- Country: China
- Location: Guiyang
- Coordinates: 26°58′09″N 106°22′21″E﻿ / ﻿26.96917°N 106.37250°E
- Status: Operational
- Construction began: 2002
- Opening date: 2006

Dam and spillways
- Type of dam: Concrete gravity
- Impounds: Wu River
- Height: 121.8 m (400 ft)
- Length: 165 m (541 ft)
- Width (crest): 8 m (26 ft)
- Dam volume: 739,000 m^{3} (966,576 cu yd)

Reservoir
- Total capacity: 201,200,000 m^{3} (163,115 acre⋅ft)
- Catchment area: 21,862 km^{2} (8,441 sq mi)
- Normal elevation: 837 m (2,746 ft)

Power Station
- Commission date: 2005-2006
- Type: Conventional
- Turbines: 3 x 200 MW Francis-type
- Installed capacity: 600 MW

= Suofengying Dam =

The Suofengying Dam is a concrete gravity dam on the Wu River, 44 km northwest of Guiyang in Guizhou Province, China.

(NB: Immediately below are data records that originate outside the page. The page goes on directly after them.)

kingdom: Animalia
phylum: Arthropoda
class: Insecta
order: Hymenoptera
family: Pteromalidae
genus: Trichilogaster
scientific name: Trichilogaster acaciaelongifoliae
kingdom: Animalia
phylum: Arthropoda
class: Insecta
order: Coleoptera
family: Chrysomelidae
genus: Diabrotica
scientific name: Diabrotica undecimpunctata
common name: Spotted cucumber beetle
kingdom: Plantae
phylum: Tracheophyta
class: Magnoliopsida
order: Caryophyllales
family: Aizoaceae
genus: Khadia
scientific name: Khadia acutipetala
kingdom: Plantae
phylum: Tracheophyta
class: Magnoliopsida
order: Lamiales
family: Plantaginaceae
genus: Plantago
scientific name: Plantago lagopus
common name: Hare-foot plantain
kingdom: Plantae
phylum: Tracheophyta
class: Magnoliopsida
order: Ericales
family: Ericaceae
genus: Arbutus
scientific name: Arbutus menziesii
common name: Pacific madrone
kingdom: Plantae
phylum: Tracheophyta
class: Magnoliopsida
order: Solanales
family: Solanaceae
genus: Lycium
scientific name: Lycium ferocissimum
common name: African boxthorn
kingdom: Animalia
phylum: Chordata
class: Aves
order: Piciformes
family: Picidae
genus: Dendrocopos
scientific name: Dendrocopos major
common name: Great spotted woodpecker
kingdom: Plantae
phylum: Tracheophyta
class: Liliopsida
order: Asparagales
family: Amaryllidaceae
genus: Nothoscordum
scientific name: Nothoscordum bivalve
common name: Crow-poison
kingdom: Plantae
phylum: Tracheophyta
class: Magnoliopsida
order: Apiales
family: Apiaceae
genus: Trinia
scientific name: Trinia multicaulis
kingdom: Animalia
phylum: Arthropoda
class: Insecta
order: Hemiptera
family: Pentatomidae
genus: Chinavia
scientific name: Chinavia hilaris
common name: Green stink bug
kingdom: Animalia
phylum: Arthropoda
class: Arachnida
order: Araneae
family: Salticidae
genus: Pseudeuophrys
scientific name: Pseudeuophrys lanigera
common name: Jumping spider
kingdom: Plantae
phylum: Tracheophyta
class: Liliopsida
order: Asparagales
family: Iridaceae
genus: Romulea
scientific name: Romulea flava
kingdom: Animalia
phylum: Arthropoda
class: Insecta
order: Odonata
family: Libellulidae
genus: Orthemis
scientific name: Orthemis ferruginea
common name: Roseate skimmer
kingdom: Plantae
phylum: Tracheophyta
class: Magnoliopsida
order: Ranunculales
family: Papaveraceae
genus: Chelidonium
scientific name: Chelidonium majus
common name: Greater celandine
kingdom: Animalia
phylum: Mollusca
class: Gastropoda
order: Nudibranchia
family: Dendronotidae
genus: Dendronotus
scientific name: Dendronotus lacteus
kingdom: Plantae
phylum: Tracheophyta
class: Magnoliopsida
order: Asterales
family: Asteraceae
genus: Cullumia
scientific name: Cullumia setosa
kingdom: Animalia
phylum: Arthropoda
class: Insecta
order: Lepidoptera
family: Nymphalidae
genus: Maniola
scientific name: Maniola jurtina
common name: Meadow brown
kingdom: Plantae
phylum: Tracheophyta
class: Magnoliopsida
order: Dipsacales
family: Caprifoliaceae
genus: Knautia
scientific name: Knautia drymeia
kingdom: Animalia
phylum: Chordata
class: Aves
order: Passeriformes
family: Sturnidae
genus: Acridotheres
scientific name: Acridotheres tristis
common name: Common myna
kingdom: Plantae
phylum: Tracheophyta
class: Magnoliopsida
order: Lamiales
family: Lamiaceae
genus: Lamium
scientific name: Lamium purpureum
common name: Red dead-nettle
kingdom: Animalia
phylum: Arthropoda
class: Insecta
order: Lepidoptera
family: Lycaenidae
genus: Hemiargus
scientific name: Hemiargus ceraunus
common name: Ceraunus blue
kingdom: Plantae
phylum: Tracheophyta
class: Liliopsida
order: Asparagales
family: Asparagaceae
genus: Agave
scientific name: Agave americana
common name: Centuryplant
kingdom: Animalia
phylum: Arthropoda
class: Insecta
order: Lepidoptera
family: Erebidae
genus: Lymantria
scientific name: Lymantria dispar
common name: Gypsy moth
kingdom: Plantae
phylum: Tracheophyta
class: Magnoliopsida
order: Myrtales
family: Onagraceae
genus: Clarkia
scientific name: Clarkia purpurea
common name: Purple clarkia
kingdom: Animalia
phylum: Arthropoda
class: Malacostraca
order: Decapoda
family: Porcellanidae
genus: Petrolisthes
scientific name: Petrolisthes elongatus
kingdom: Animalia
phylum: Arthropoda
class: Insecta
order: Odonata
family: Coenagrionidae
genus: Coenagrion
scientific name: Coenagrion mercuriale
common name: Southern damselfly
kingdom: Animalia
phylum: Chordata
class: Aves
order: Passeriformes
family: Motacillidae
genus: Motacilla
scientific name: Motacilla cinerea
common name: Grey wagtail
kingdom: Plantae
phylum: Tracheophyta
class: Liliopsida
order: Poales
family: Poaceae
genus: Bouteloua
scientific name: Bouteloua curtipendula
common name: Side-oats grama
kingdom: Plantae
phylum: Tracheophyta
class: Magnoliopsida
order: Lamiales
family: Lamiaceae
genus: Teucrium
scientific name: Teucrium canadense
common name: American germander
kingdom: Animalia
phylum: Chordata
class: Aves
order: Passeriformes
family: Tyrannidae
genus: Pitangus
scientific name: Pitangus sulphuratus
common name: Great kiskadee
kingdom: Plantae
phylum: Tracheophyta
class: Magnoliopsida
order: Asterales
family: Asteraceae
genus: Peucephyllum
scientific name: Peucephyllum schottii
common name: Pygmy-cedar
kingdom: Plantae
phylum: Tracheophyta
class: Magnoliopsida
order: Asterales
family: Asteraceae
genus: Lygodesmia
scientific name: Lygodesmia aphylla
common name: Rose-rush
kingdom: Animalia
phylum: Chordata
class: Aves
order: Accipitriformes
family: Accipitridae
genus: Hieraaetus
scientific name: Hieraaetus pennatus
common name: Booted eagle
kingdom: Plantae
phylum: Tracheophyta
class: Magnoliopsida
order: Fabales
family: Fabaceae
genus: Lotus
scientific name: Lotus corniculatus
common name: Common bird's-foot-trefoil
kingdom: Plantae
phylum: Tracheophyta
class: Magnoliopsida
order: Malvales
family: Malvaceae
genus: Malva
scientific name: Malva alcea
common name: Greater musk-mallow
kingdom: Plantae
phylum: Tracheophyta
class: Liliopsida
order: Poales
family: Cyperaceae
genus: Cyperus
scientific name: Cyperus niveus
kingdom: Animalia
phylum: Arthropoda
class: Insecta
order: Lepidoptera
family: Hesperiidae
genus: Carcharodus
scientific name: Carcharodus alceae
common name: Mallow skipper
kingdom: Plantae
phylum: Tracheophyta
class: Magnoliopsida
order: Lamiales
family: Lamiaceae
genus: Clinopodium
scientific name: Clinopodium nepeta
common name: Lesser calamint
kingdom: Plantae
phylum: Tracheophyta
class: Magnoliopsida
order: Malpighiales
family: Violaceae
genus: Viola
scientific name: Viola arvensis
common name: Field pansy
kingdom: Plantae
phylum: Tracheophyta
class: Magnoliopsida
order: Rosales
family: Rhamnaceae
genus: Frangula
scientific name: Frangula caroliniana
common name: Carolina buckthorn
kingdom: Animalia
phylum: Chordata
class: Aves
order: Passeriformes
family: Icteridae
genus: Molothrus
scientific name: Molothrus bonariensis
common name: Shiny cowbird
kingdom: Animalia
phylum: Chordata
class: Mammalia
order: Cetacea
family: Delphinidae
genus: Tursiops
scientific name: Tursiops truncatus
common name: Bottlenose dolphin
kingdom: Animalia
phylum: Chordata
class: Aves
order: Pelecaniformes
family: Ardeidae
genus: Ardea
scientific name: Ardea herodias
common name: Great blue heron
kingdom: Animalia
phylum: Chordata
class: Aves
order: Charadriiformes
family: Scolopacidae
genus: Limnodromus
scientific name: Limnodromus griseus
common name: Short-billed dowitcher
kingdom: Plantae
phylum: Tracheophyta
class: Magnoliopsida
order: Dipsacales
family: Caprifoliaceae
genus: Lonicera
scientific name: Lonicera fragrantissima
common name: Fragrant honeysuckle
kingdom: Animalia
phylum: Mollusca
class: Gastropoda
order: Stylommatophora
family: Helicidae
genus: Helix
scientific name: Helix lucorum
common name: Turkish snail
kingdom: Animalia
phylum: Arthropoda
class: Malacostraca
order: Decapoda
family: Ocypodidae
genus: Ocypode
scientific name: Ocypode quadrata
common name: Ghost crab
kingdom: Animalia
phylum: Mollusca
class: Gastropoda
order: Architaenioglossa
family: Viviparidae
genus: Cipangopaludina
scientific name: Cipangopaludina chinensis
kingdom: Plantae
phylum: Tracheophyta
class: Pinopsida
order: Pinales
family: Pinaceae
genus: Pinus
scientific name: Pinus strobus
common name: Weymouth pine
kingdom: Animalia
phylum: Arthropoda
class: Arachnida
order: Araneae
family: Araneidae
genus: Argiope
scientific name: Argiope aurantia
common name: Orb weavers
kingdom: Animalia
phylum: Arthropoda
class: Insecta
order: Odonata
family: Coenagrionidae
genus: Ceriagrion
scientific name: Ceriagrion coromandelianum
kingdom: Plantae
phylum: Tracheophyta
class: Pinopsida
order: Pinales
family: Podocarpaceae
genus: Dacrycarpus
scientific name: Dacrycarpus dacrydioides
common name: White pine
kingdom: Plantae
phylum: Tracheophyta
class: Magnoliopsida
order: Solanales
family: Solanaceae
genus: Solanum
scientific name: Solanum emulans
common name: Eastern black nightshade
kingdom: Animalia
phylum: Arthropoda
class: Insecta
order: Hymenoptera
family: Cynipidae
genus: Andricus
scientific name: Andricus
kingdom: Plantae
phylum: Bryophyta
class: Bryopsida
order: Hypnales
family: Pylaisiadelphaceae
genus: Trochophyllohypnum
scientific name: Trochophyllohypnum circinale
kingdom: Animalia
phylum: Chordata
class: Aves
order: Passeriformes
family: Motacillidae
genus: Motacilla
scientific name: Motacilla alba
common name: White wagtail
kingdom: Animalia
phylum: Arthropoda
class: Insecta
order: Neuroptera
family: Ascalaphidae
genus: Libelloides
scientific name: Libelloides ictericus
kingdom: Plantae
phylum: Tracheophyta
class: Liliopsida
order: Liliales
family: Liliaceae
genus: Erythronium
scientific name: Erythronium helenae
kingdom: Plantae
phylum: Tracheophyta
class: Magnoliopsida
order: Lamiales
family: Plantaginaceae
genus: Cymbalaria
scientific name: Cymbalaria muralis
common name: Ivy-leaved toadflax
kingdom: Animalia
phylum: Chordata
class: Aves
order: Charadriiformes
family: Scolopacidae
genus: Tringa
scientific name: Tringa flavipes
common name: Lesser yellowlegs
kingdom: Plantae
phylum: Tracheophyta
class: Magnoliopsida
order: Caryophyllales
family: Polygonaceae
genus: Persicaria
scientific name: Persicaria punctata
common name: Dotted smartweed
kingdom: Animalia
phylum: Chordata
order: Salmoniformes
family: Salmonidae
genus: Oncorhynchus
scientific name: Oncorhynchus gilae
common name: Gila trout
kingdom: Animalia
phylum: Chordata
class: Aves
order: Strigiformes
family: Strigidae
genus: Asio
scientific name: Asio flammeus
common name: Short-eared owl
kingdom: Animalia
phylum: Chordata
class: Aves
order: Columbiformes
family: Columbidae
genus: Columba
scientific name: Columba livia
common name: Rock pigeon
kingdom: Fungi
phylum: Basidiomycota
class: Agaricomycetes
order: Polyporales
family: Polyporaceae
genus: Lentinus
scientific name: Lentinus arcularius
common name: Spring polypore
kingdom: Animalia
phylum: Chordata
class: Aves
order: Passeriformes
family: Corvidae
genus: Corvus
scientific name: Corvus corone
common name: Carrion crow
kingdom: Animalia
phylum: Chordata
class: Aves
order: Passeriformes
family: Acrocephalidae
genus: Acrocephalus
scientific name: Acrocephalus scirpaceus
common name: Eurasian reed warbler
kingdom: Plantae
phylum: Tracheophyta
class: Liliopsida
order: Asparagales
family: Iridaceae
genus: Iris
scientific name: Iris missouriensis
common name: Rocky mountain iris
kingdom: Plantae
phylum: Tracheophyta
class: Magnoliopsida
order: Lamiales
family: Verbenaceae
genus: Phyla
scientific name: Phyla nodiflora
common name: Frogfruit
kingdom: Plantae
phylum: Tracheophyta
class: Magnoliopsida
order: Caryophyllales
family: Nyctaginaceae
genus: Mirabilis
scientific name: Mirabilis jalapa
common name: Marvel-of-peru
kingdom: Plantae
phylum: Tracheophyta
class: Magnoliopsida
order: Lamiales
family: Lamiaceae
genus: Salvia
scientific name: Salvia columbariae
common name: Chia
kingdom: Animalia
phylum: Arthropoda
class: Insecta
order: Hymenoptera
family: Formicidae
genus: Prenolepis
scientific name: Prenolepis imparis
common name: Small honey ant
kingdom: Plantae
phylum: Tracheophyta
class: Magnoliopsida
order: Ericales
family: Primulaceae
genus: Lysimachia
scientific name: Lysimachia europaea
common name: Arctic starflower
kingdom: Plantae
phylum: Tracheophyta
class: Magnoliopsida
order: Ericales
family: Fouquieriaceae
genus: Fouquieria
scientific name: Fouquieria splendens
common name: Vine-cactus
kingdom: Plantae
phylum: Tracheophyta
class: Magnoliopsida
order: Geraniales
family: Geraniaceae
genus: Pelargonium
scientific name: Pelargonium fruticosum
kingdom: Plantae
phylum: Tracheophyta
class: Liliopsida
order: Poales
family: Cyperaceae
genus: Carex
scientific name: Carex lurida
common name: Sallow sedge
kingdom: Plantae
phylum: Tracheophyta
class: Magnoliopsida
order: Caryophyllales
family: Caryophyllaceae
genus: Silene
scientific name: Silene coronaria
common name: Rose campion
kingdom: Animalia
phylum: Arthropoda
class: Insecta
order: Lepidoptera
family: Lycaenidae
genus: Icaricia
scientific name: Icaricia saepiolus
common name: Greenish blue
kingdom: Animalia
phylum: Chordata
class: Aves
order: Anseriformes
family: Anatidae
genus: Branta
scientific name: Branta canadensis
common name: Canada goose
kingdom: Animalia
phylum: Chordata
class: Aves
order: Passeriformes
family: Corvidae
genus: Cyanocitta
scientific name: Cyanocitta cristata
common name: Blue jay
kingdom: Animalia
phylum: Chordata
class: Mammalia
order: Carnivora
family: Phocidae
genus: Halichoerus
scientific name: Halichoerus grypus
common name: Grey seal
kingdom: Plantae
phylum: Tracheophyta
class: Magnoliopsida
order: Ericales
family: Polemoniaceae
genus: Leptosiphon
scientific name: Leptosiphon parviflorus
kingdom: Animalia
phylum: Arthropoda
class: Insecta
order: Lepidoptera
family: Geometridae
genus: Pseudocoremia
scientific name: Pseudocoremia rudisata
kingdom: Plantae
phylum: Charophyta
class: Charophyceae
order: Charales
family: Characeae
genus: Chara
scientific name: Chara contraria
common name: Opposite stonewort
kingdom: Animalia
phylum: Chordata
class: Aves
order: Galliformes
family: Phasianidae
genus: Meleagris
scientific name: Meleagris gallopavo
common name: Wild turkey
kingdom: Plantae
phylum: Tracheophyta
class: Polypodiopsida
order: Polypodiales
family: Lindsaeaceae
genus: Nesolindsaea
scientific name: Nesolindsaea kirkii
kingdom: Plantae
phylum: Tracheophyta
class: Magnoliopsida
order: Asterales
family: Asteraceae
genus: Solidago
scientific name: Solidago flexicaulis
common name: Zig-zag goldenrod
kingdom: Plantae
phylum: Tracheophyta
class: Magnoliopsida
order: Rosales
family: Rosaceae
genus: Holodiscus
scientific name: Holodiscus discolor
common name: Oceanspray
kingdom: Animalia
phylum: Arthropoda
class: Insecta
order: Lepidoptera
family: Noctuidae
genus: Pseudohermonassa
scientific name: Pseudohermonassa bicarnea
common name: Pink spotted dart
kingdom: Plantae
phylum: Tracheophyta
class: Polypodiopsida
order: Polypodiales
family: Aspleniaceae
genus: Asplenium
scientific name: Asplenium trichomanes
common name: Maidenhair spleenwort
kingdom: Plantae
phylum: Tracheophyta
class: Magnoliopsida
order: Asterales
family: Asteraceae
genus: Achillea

It is located 35.5 km downstream of the Dongfeng Dam and 74.9 km upstream of the Wujiangdu Dam. The primary purpose of the dam is hydroelectric power generation and it supports a 600 MW power station. Construction on the dam began on 26 July 2002 and on December 18 of that year, the river was diverted. Pouring of roller-compacted concrete into the dam's body began on 14 January 2004 and in June, the dam began to impound its reservoir. On 18 August, the first generator was operational and the last two in 2005. The 121.8 m tall dam creates a reservoir with a capacity of 201200000 m3. The dam's power station is located on its right bank and contains three 200 MW Francis turbine-generators.